▶ WRITTEN TASK: Would you output the listing exactly, with every image omitted?

▶ DATA FOR THE TASK:
----
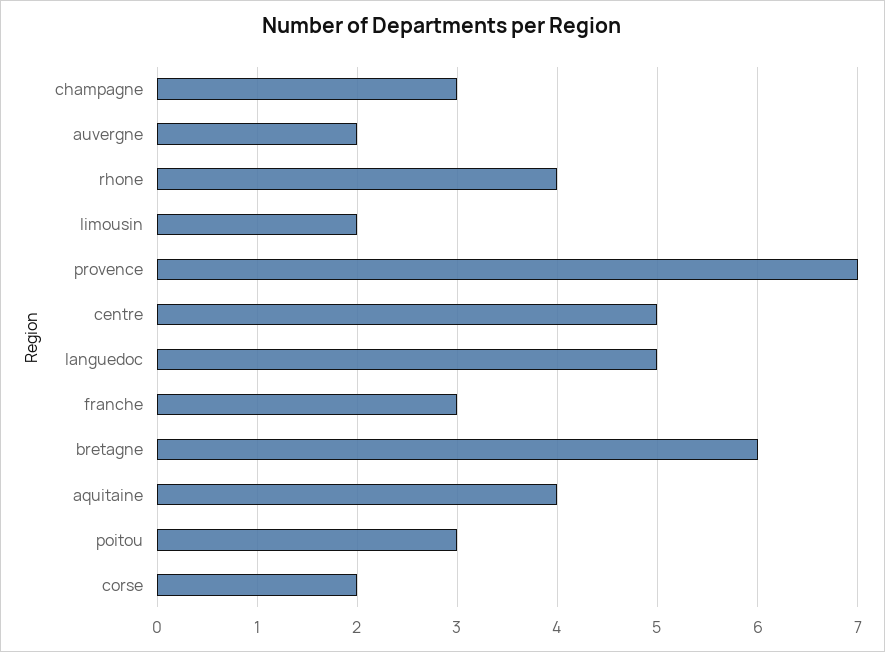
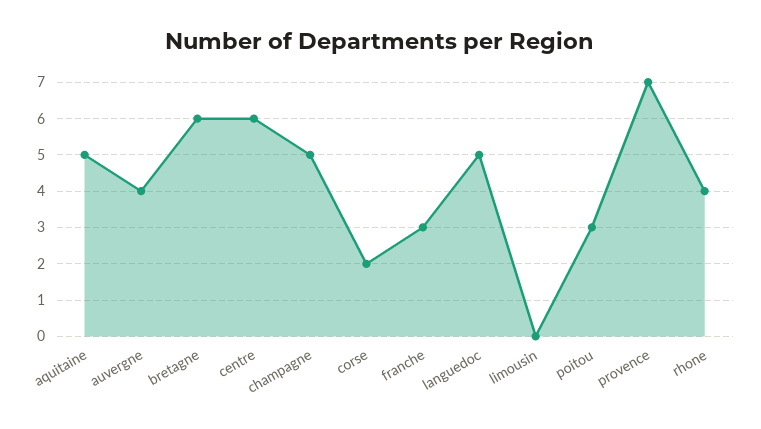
  {
-   "champagne": 3,
+   "champagne": 5,
-   "auvergne": 2,
+   "auvergne": 4,
    "rhone": 4,
-   "limousin": 2,
+   "limousin": 0,
    "provence": 7,
-   "centre": 5,
+   "centre": 6,
    "languedoc": 5,
    "franche": 3,
    "bretagne": 6,
-   "aquitaine": 4,
+   "aquitaine": 5,
    "poitou": 3,
    "corse": 2
  }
----
▶ RESPONSE TO THIS TASK:
  {
-   "champagne": 3,
+   "champagne": 5,
-   "auvergne": 2,
+   "auvergne": 4,
    "rhone": 4,
-   "limousin": 2,
+   "limousin": 0,
    "provence": 7,
-   "centre": 5,
+   "centre": 6,
    "languedoc": 5,
    "franche": 3,
    "bretagne": 6,
-   "aquitaine": 4,
+   "aquitaine": 5,
    "poitou": 3,
    "corse": 2
  }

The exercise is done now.